Ghanaian television presenter and anchor

Dzifa Affainie (née Smith) is a Ghanaian television presenter and anchor. She was the host of show The Late Nite Celebrity Show on e.tv Ghana.

== Early life and education ==
Affainie was born with the name Deborah Dzifa Klu. Her father later changed the family name to Smith. Affainie had both her early education and secondary education at the St. Mary's Secondary School in Korle Gonno, Accra, where she learned the fundamentals of her trade.

== Career ==
Affainie started her television career in the mid-1990s on Teen Beat on Ghana Television (GTV), where she excelled and won the hearts of many Ghanaians as a teenage TV celebrity. In 2001 at the age of 21, she joined Top Radio as a radio presenter presenting the News and other programmes. In 2003, she moved to TV Africa under the tutelage of Ghana's most celebrated filmmaker Kwaw Ansah. She was the Anchor of TV Africa's prime-time news, Host of TV Africa's celebrated programme Obaa Mbo and also host of Day Break, the station's morning programme.
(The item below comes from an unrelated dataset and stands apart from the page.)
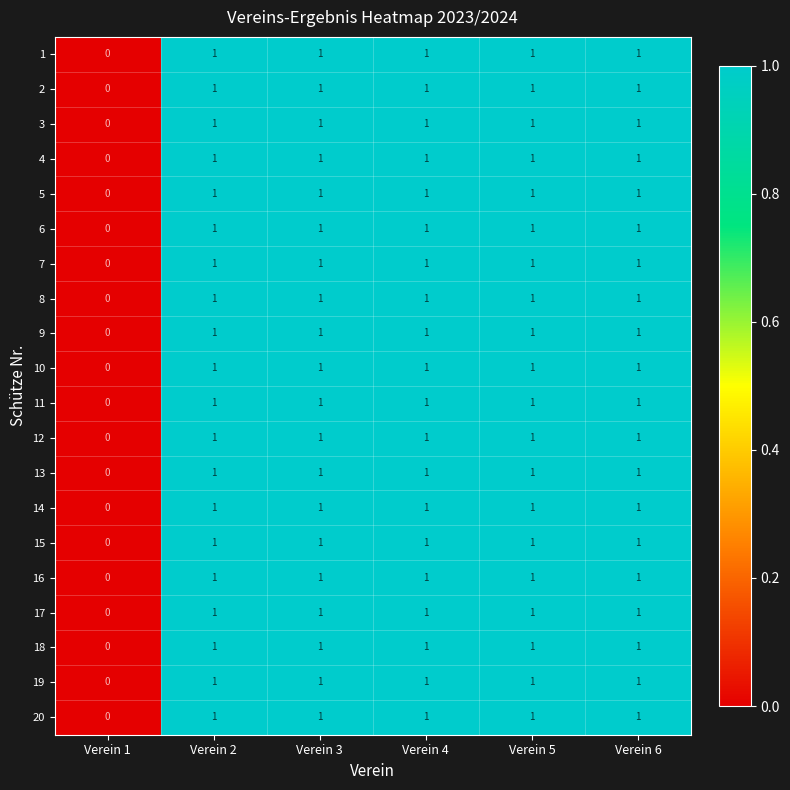

Which category has the lowest value across all series?

Verein 1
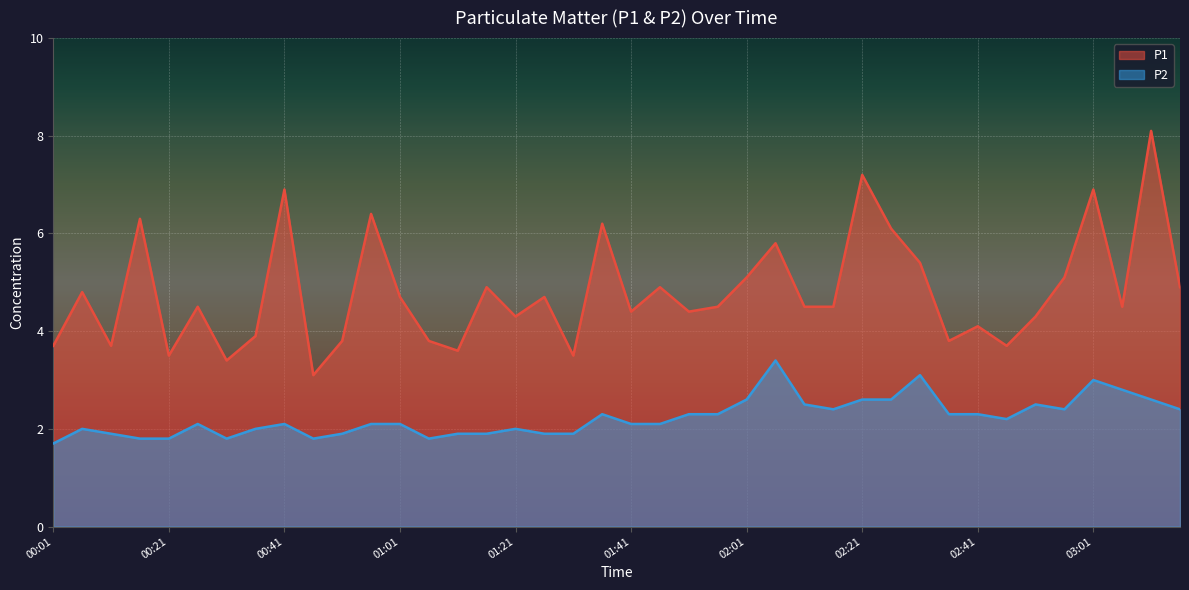

What is the minimum value for P1?

3.1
In 2010, she joined E.tv Ghana as a guest host on 'Celebrity Soccer' a programme created for the 2010 World Cup. After the world cup, she went on to anchor E.tv Ghana's award-winning programme The Late Nite Celebrity Show. She conducted interviews with high-profile celebrities in Ghana and beyond, and her wittiness is legendary. She took on the showbiz name DzifAffainie whilst she was the host of the Late Nite Celebrity Show. In January 2014, she left E.tv Ghana and teamed up with award-winning television producer Jot Agyeman to produce her own television show Unplugged with Dzifa, a 26-part TV experience created to highlight the movers and shakers in Ghana and Africa. Unplugged with Dzifa is a co-production between IF Media Consult and the Institute of Media Practice.

== Personal life ==
Affainie has 5 daughters.

== Honours and awards ==
Affainie has won several awards including Television Presenter of the year 2007 at the Ghana Cultural Awards, Most Promising Television Presenter at the RTP Awards in 2011.